** INFORMATION follows **
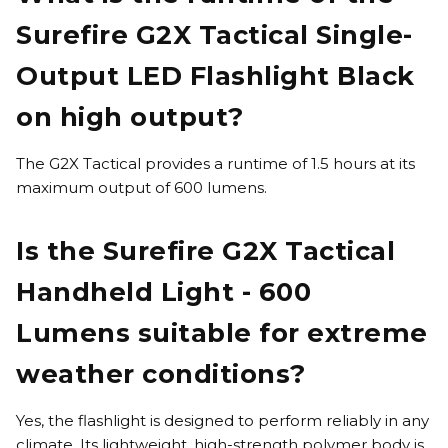
Surefire G2X Tactical Single-
Output LED Flashlight Black
on high output?
The G2X Tactical provides a runtime of 1.5 hours at its
maximum output of 600 lumens.
Is the Surefire G2X Tactical
Handheld Light - 600
Lumens suitable for extreme
weather conditions?
Yes, the flashlight is designed to perform reliably in any
climate. Its lightweight, high-strength polymer body is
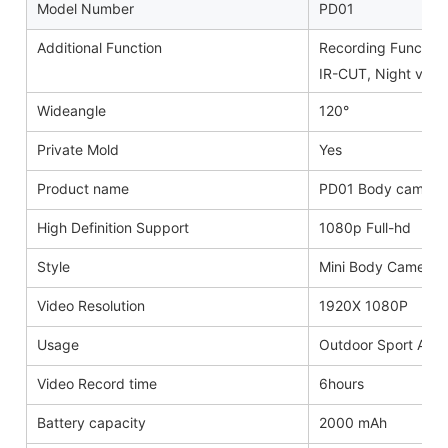
Model Number
PD01
Additional Function
Recording Function,
IR-CUT, Night visio
Wideangle
120°
Private Mold
Yes
Product name
PD01 Body camera
High Definition Support
1080p Full-hd
Style
Mini Body Camera
Video Resolution
1920X 1080P
Usage
Outdoor Sport Activ
Video Record time
6hours
Battery capacity
2000 mAh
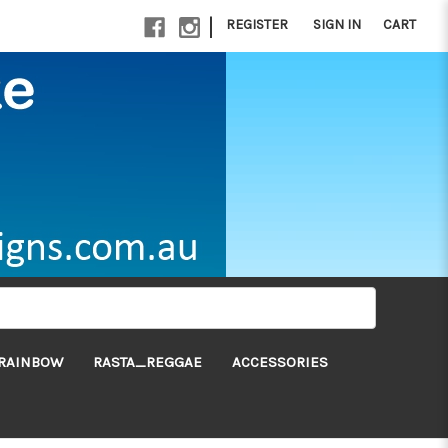
|
REGISTER
SIGN IN
CART
RAINBOW
RASTA_REGGAE
ACCESSORIES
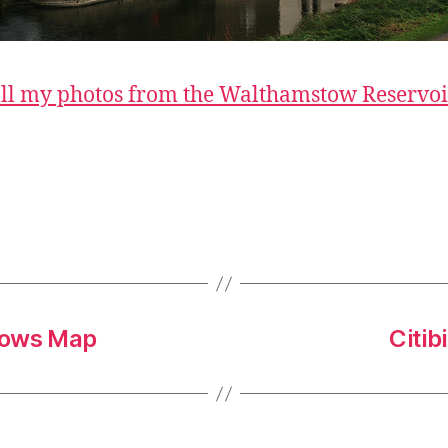
ll my photos from the Walthamstow Reservoi
lows Map
Citib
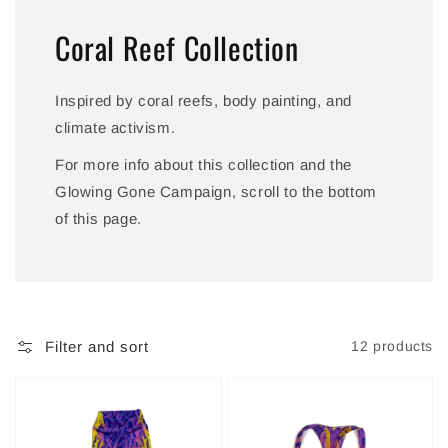
Coral Reef Collection
Inspired by coral reefs, body painting, and
climate activism.
For more info about this collection and the
Glowing Gone Campaign, scroll to the bottom
of this page.
Filter and sort
12 products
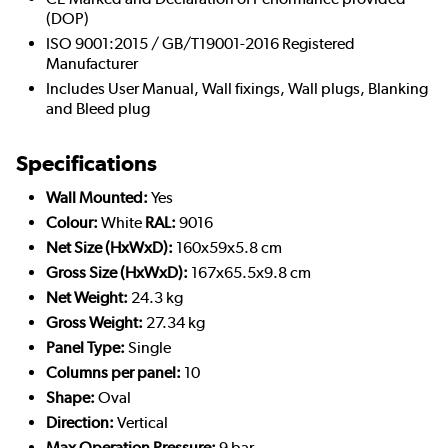
(DOP)
ISO 9001:2015 / GB/T19001-2016 Registered
Manufacturer
Includes User Manual, Wall fixings, Wall plugs, Blanking
and Bleed plug
Specifications
Wall Mounted:
Yes
Colour:
White
RAL:
9016
Net Size (HxWxD):
160x59x5.8 cm
Gross Size (HxWxD):
167x65.5x9.8 cm
Net Weight:
24.3 kg
Gross Weight:
27.34 kg
Panel Type:
Single
Columns per panel:
10
Shape:
Oval
Direction:
Vertical
Max Operation Pressure:
9 bar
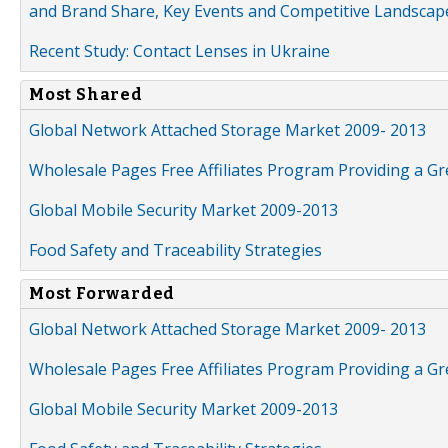
and Brand Share, Key Events and Competitive Landscap
Recent Study: Contact Lenses in Ukraine
Most Shared
Global Network Attached Storage Market 2009- 2013
Wholesale Pages Free Affiliates Program Providing a G
Global Mobile Security Market 2009-2013
Food Safety and Traceability Strategies
Most Forwarded
Global Network Attached Storage Market 2009- 2013
Wholesale Pages Free Affiliates Program Providing a G
Global Mobile Security Market 2009-2013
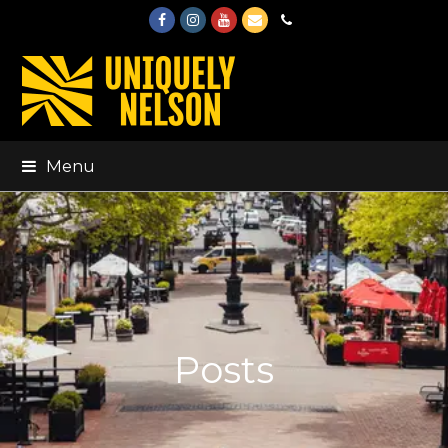
Facebook
Instagram
Youtube
Email
Phone
Menu
Posts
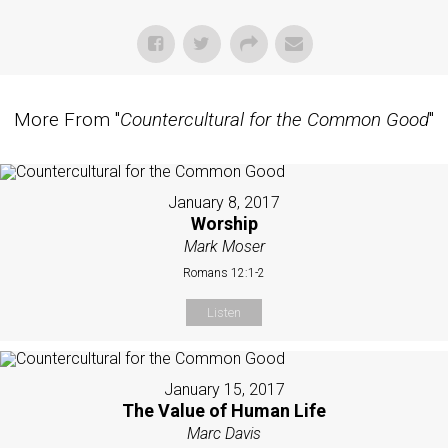
More From "
Countercultural for the Common Good
"
January 8, 2017
Worship
Mark Moser
Romans 12:1-2
Listen
January 15, 2017
The Value of Human Life
Marc Davis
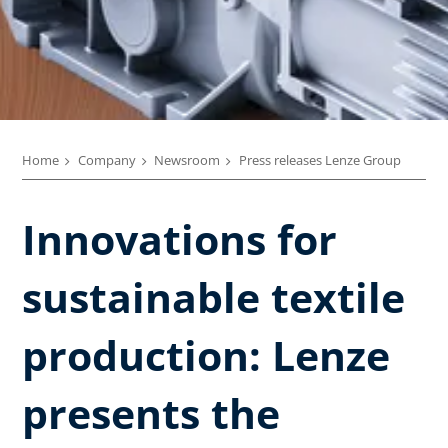
Home
Company
Newsroom
Press releases Lenze Group
Innovations for
sustainable textile
production: Lenze
presents the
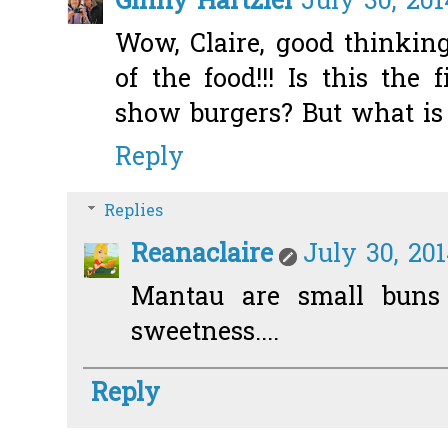
Ginny Hartzler
July 30, 201
Wow, Claire, good thinkin
of the food!!! Is this the
show burgers? But what i
Reply
Replies
Reanaclaire
July 30, 20
Mantau are small buns
sweetness....
Reply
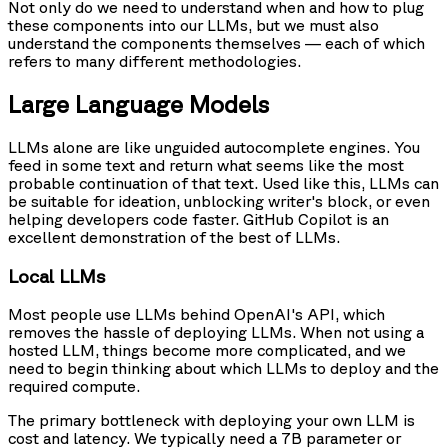
Not only do we need to understand when and how to plug
these components into our LLMs, but we must also
understand the components themselves — each of which
refers to many different methodologies.
Large Language Models
LLMs alone are like unguided autocomplete engines. You
feed in some text and return what seems like the most
probable continuation of that text. Used like this, LLMs can
be suitable for ideation, unblocking writer's block, or even
helping developers code faster. GitHub Copilot is an
excellent demonstration of the best of LLMs.
Local LLMs
Most people use LLMs behind OpenAI's API, which
removes the hassle of deploying LLMs. When not using a
hosted LLM, things become more complicated, and we
need to begin thinking about which LLMs to deploy and the
required compute.
The primary bottleneck with deploying your own LLM is
cost and latency. We typically need a 7B parameter or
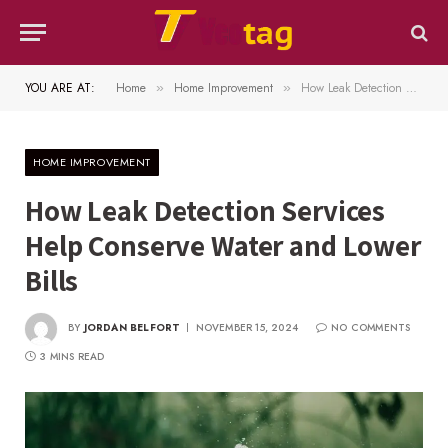
YOU ARE AT:
Home
Home Improvement
How Leak Detection Services Help Conserve Water and Lower Bills
»
»
HOME IMPROVEMENT
How Leak Detection Services
Help Conserve Water and Lower
Bills
BY
JORDAN BELFORT
NOVEMBER 15, 2024
NO COMMENTS
3 MINS READ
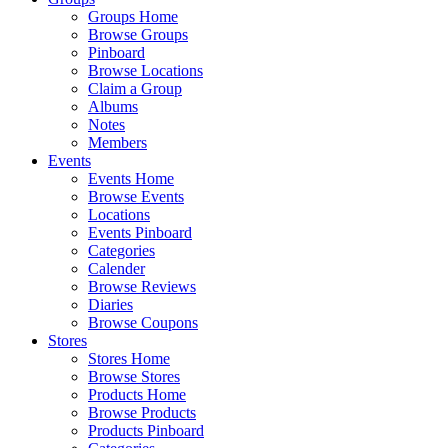
Groups Home
Browse Groups
Pinboard
Browse Locations
Claim a Group
Albums
Notes
Members
Events
Events Home
Browse Events
Locations
Events Pinboard
Categories
Calender
Browse Reviews
Diaries
Browse Coupons
Stores
Stores Home
Browse Stores
Products Home
Browse Products
Products Pinboard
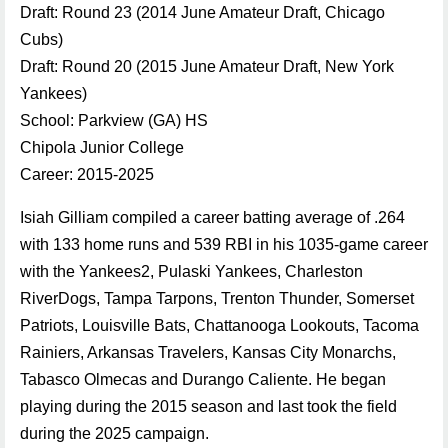
Draft: Round 23 (2014 June Amateur Draft, Chicago
Cubs)
Draft: Round 20 (2015 June Amateur Draft, New York
Yankees)
School: Parkview (GA) HS
Chipola Junior College
Career: 2015-2025
Isiah Gilliam compiled a career batting average of .264
with 133 home runs and 539 RBI in his 1035-game career
with the Yankees2, Pulaski Yankees, Charleston
RiverDogs, Tampa Tarpons, Trenton Thunder, Somerset
Patriots, Louisville Bats, Chattanooga Lookouts, Tacoma
Rainiers, Arkansas Travelers, Kansas City Monarchs,
Tabasco Olmecas and Durango Caliente. He began
playing during the 2015 season and last took the field
during the 2025 campaign.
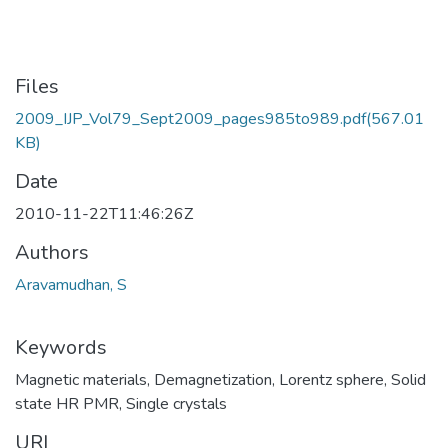
Files
2009_IJP_Vol79_Sept2009_pages985to989.pdf
(567.01
KB)
Date
2010-11-22T11:46:26Z
Authors
Aravamudhan, S
Keywords
Magnetic materials
,
Demagnetization
,
Lorentz sphere
,
Solid
state HR PMR
,
Single crystals
URI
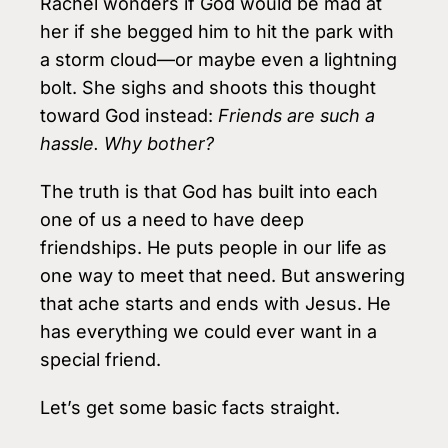
Rachel wonders if God would be mad at
her if she begged him to hit the park with
a storm cloud—or maybe even a lightning
bolt. She sighs and shoots this thought
toward God instead:
Friends are such a
hassle. Why bother?
The truth is that God has built into each
one of us a need to have deep
friendships. He puts people in our life as
one way to meet that need. But answering
that ache starts and ends with Jesus. He
has everything we could ever want in a
special friend.
Let’s get some basic facts straight.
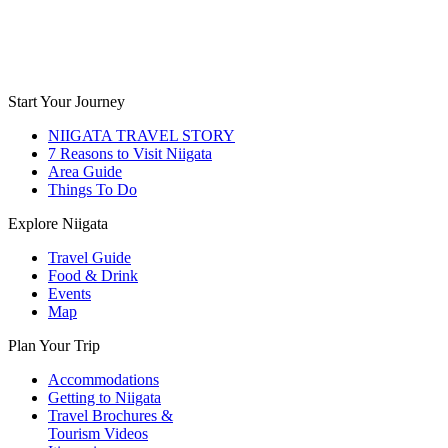
Start Your Journey
NIIGATA TRAVEL STORY
7 Reasons to Visit Niigata
Area Guide
Things To Do
Explore Niigata
Travel Guide
Food & Drink
Events
Map
Plan Your Trip
Accommodations
Getting to Niigata
Travel Brochures &
Tourism Videos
** End of INFORMATION **
Copy out the preceding entries without a single change, leaving out the pictures.

RESPONSE FOR THIS EXERCISE:
Surefire G2X Tactical Single-
Output LED Flashlight Black
on high output?
The G2X Tactical provides a runtime of 1.5 hours at its
maximum output of 600 lumens.
Is the Surefire G2X Tactical
Handheld Light - 600
Lumens suitable for extreme
weather conditions?
Yes, the flashlight is designed to perform reliably in any
climate. Its lightweight, high-strength polymer body is
Model Number
PD01
Additional Function
Recording Function,
IR-CUT, Night visio
Wideangle
120°
Private Mold
Yes
Product name
PD01 Body camera
High Definition Support
1080p Full-hd
Style
Mini Body Camera
Video Resolution
1920X 1080P
Usage
Outdoor Sport Activ
Video Record time
6hours
Battery capacity
2000 mAh
|
REGISTER
SIGN IN
CART
RAINBOW
RASTA_REGGAE
ACCESSORIES
ll my photos from the Walthamstow Reservoi
lows Map
Citib
Coral Reef Collection
Inspired by coral reefs, body painting, and
climate activism.
For more info about this collection and the
Glowing Gone Campaign, scroll to the bottom
of this page.
Filter and sort
12 products
(DOP)
ISO 9001:2015 / GB/T19001-2016 Registered
Manufacturer
Includes User Manual, Wall fixings, Wall plugs, Blanking
and Bleed plug
Specifications
Wall Mounted:
Yes
Colour:
White
RAL:
9016
Net Size (HxWxD):
160x59x5.8 cm
Gross Size (HxWxD):
167x65.5x9.8 cm
Net Weight:
24.3 kg
Gross Weight:
27.34 kg
Panel Type:
Single
Columns per panel:
10
Shape:
Oval
Direction:
Vertical
Max Operation Pressure:
9 bar
and Brand Share, Key Events and Competitive Landscap
Recent Study: Contact Lenses in Ukraine
Most Shared
Global Network Attached Storage Market 2009- 2013
Wholesale Pages Free Affiliates Program Providing a G
Global Mobile Security Market 2009-2013
Food Safety and Traceability Strategies
Most Forwarded
Global Network Attached Storage Market 2009- 2013
Wholesale Pages Free Affiliates Program Providing a G
Global Mobile Security Market 2009-2013
Facebook
Instagram
Youtube
Email
Phone
Menu
Posts
More From "
Countercultural for the Common Good
"
January 8, 2017
Worship
Mark Moser
Romans 12:1-2
Listen
January 15, 2017
The Value of Human Life
Marc Davis
Home
Company
Newsroom
Press releases Lenze Group
Innovations for
sustainable textile
production: Lenze
presents the
Ginny Hartzler
July 30, 201
Wow, Claire, good thinkin
of the food!!! Is this the
show burgers? But what i
Reply
Replies
Reanaclaire
July 30, 20
Mantau are small buns
sweetness....
Reply
Not only do we need to understand when and how to plug
these components into our LLMs, but we must also
understand the components themselves — each of which
refers to many different methodologies.
Large Language Models
LLMs alone are like unguided autocomplete engines. You
feed in some text and return what seems like the most
probable continuation of that text. Used like this, LLMs can
be suitable for ideation, unblocking writer's block, or even
helping developers code faster. GitHub Copilot is an
excellent demonstration of the best of LLMs.
Local LLMs
Most people use LLMs behind OpenAI's API, which
removes the hassle of deploying LLMs. When not using a
hosted LLM, things become more complicated, and we
need to begin thinking about which LLMs to deploy and the
required compute.
The primary bottleneck with deploying your own LLM is
cost and latency. We typically need a 7B parameter or
YOU ARE AT:
Home
Home Improvement
How Leak Detection Services Help Conserve Water and Lower Bills
»
»
HOME IMPROVEMENT
How Leak Detection Services
Help Conserve Water and Lower
Bills
BY
JORDAN BELFORT
NOVEMBER 15, 2024
NO COMMENTS
3 MINS READ
Groups Home
Browse Groups
Pinboard
Browse Locations
Claim a Group
Albums
Notes
Members
Events
Events Home
Browse Events
Locations
Events Pinboard
Categories
Calender
Browse Reviews
Diaries
Browse Coupons
Stores
Stores Home
Browse Stores
Products Home
Browse Products
Products Pinboard
Draft: Round 23 (2014 June Amateur Draft, Chicago
Cubs)
Draft: Round 20 (2015 June Amateur Draft, New York
Yankees)
School: Parkview (GA) HS
Chipola Junior College
Career: 2015-2025
Isiah Gilliam compiled a career batting average of .264
with 133 home runs and 539 RBI in his 1035-game career
with the Yankees2, Pulaski Yankees, Charleston
RiverDogs, Tampa Tarpons, Trenton Thunder, Somerset
Patriots, Louisville Bats, Chattanooga Lookouts, Tacoma
Rainiers, Arkansas Travelers, Kansas City Monarchs,
Tabasco Olmecas and Durango Caliente. He began
playing during the 2015 season and last took the field
during the 2025 campaign.
Files
2009_IJP_Vol79_Sept2009_pages985to989.pdf
(567.01
KB)
Date
2010-11-22T11:46:26Z
Authors
Aravamudhan, S
Keywords
Magnetic materials
,
Demagnetization
,
Lorentz sphere
,
Solid
state HR PMR
,
Single crystals
URI
Rachel wonders if God would be mad at
her if she begged him to hit the park with
a storm cloud—or maybe even a lightning
bolt. She sighs and shoots this thought
toward God instead:
Friends are such a
hassle. Why bother?
The truth is that God has built into each
one of us a need to have deep
friendships. He puts people in our life as
one way to meet that need. But answering
that ache starts and ends with Jesus. He
has everything we could ever want in a
special friend.
Let’s get some basic facts straight.
Start Your Journey
NIIGATA TRAVEL STORY
7 Reasons to Visit Niigata
Area Guide
Things To Do
Explore Niigata
Travel Guide
Food & Drink
Events
Map
Plan Your Trip
Accommodations
Getting to Niigata
Travel Brochures &
Tourism Videos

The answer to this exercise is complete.